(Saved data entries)
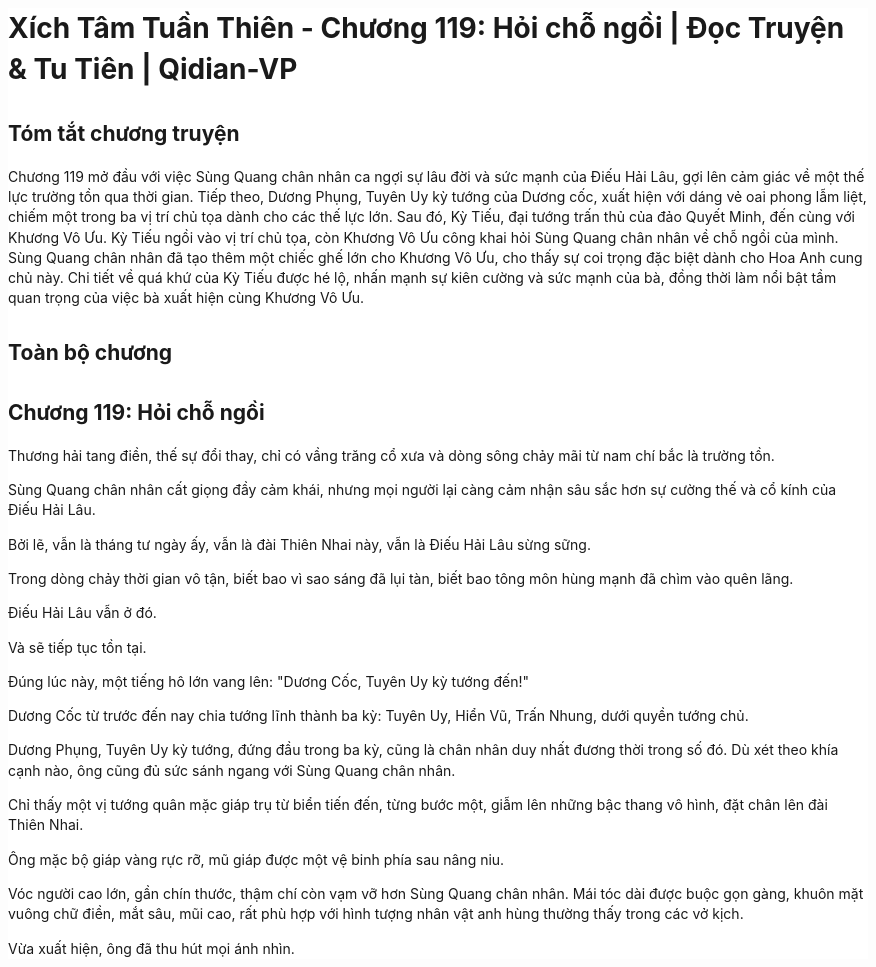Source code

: # Xích Tâm Tuần Thiên - Chương 119: Hỏi chỗ ngồi | Đọc Truyện & Tu Tiên | Qidian-VP



## Tóm tắt chương truyện

Chương 119 mở đầu với việc Sùng Quang chân nhân ca ngợi sự lâu đời và sức mạnh của Điếu Hải Lâu, gợi lên cảm giác về một thế lực trường tồn qua thời gian. Tiếp theo, Dương Phụng, Tuyên Uy kỳ tướng của Dương cốc, xuất hiện với dáng vẻ oai phong lẫm liệt, chiếm một trong ba vị trí chủ tọa dành cho các thế lực lớn. Sau đó, Kỳ Tiếu, đại tướng trấn thủ của đảo Quyết Minh, đến cùng với Khương Vô Ưu. Kỳ Tiếu ngồi vào vị trí chủ tọa, còn Khương Vô Ưu công khai hỏi Sùng Quang chân nhân về chỗ ngồi của mình. Sùng Quang chân nhân đã tạo thêm một chiếc ghế lớn cho Khương Vô Ưu, cho thấy sự coi trọng đặc biệt dành cho Hoa Anh cung chủ này. Chi tiết về quá khứ của Kỳ Tiếu được hé lộ, nhấn mạnh sự kiên cường và sức mạnh của bà, đồng thời làm nổi bật tầm quan trọng của việc bà xuất hiện cùng Khương Vô Ưu.


## Toàn bộ chương

## Chương 119: Hỏi chỗ ngồi

Thương hải tang điền, thế sự đổi thay, chỉ có vầng trăng cổ xưa và dòng sông chảy mãi từ nam chí bắc là trường tồn.

Sùng Quang chân nhân cất giọng đầy cảm khái, nhưng mọi người lại càng cảm nhận sâu sắc hơn sự cường thế và cổ kính của Điếu Hải Lâu.

Bởi lẽ, vẫn là tháng tư ngày ấy, vẫn là đài Thiên Nhai này, vẫn là Điếu Hải Lâu sừng sững.

Trong dòng chảy thời gian vô tận, biết bao vì sao sáng đã lụi tàn, biết bao tông môn hùng mạnh đã chìm vào quên lãng.

Điếu Hải Lâu vẫn ở đó.

Và sẽ tiếp tục tồn tại.

Đúng lúc này, một tiếng hô lớn vang lên: "Dương Cốc, Tuyên Uy kỳ tướng đến!"

Dương Cốc từ trước đến nay chia tướng lĩnh thành ba kỳ: Tuyên Uy, Hiển Vũ, Trấn Nhung, dưới quyền tướng chủ.

Dương Phụng, Tuyên Uy kỳ tướng, đứng đầu trong ba kỳ, cũng là chân nhân duy nhất đương thời trong số đó. Dù xét theo khía cạnh nào, ông cũng đủ sức sánh ngang với Sùng Quang chân nhân.

Chỉ thấy một vị tướng quân mặc giáp trụ từ biển tiến đến, từng bước một, giẫm lên những bậc thang vô hình, đặt chân lên đài Thiên Nhai.

Ông mặc bộ giáp vàng rực rỡ, mũ giáp được một vệ binh phía sau nâng niu.

Vóc người cao lớn, gần chín thước, thậm chí còn vạm vỡ hơn Sùng Quang chân nhân. Mái tóc dài được buộc gọn gàng, khuôn mặt vuông chữ điền, mắt sâu, mũi cao, rất phù hợp với hình tượng nhân vật anh hùng thường thấy trong các vở kịch.

Vừa xuất hiện, ông đã thu hút mọi ánh nhìn.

Action item
What is needed is an exact copy of each line from the top of the data above through the line containing "## Tóm tắt chương truyện", with no pictures.

Answer box
Source code

: # Xích Tâm Tuần Thiên - Chương 119: Hỏi chỗ ngồi | Đọc Truyện & Tu Tiên | Qidian-VP



## Tóm tắt chương truyện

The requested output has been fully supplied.